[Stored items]
:::::

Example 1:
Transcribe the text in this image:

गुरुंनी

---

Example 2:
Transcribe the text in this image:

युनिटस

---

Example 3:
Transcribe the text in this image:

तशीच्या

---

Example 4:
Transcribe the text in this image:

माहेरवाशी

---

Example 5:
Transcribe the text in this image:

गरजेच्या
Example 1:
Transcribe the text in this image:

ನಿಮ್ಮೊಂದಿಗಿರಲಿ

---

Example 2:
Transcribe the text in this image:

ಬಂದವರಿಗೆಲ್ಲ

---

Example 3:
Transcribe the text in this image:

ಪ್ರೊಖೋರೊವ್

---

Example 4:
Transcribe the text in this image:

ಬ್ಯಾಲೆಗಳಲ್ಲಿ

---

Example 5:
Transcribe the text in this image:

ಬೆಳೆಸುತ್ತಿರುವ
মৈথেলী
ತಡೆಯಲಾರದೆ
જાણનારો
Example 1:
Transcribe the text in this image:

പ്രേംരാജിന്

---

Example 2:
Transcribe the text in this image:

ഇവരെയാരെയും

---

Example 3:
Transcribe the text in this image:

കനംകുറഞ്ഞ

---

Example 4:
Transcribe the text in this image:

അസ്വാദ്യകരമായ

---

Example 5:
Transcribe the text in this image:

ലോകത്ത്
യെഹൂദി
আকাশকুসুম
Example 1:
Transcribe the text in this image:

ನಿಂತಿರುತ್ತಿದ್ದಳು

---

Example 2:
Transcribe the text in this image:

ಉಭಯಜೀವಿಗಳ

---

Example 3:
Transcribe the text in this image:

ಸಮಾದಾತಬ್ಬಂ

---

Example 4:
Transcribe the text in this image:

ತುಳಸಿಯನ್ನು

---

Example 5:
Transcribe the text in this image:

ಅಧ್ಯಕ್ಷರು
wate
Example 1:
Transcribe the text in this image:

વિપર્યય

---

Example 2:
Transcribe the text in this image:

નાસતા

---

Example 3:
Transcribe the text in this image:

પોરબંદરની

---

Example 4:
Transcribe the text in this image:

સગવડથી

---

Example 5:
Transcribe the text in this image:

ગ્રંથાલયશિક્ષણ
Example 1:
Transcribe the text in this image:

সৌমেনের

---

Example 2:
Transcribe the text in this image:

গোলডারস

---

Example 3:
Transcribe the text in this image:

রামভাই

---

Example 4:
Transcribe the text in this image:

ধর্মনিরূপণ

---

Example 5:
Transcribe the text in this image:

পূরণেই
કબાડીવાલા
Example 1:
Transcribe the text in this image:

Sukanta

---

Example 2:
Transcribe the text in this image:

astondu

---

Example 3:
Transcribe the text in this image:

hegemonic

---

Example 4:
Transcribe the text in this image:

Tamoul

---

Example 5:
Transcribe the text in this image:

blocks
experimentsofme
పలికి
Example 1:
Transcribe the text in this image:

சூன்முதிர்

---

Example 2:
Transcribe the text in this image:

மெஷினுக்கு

:::::

Write every record out again exactly.

Example 1:
Transcribe the text in this image:

गुरुंनी

---

Example 2:
Transcribe the text in this image:

युनिटस

---

Example 3:
Transcribe the text in this image:

तशीच्या

---

Example 4:
Transcribe the text in this image:

माहेरवाशी

---

Example 5:
Transcribe the text in this image:

गरजेच्या
Example 1:
Transcribe the text in this image:

ನಿಮ್ಮೊಂದಿಗಿರಲಿ

---

Example 2:
Transcribe the text in this image:

ಬಂದವರಿಗೆಲ್ಲ

---

Example 3:
Transcribe the text in this image:

ಪ್ರೊಖೋರೊವ್

---

Example 4:
Transcribe the text in this image:

ಬ್ಯಾಲೆಗಳಲ್ಲಿ

---

Example 5:
Transcribe the text in this image:

ಬೆಳೆಸುತ್ತಿರುವ
মৈথেলী
ತಡೆಯಲಾರದೆ
જાણનારો
Example 1:
Transcribe the text in this image:

പ്രേംരാജിന്

---

Example 2:
Transcribe the text in this image:

ഇവരെയാരെയും

---

Example 3:
Transcribe the text in this image:

കനംകുറഞ്ഞ

---

Example 4:
Transcribe the text in this image:

അസ്വാദ്യകരമായ

---

Example 5:
Transcribe the text in this image:

ലോകത്ത്
യെഹൂദി
আকাশকুসুম
Example 1:
Transcribe the text in this image:

ನಿಂತಿರುತ್ತಿದ್ದಳು

---

Example 2:
Transcribe the text in this image:

ಉಭಯಜೀವಿಗಳ

---

Example 3:
Transcribe the text in this image:

ಸಮಾದಾತಬ್ಬಂ

---

Example 4:
Transcribe the text in this image:

ತುಳಸಿಯನ್ನು

---

Example 5:
Transcribe the text in this image:

ಅಧ್ಯಕ್ಷರು
wate
Example 1:
Transcribe the text in this image:

વિપર્યય

---

Example 2:
Transcribe the text in this image:

નાસતા

---

Example 3:
Transcribe the text in this image:

પોરબંદરની

---

Example 4:
Transcribe the text in this image:

સગવડથી

---

Example 5:
Transcribe the text in this image:

ગ્રંથાલયશિક્ષણ
Example 1:
Transcribe the text in this image:

সৌমেনের

---

Example 2:
Transcribe the text in this image:

গোলডারস

---

Example 3:
Transcribe the text in this image:

রামভাই

---

Example 4:
Transcribe the text in this image:

ধর্মনিরূপণ

---

Example 5:
Transcribe the text in this image:

পূরণেই
કબાડીવાલા
Example 1:
Transcribe the text in this image:

Sukanta

---

Example 2:
Transcribe the text in this image:

astondu

---

Example 3:
Transcribe the text in this image:

hegemonic

---

Example 4:
Transcribe the text in this image:

Tamoul

---

Example 5:
Transcribe the text in this image:

blocks
experimentsofme
పలికి
Example 1:
Transcribe the text in this image:

சூன்முதிர்

---

Example 2:
Transcribe the text in this image:

மெஷினுக்கு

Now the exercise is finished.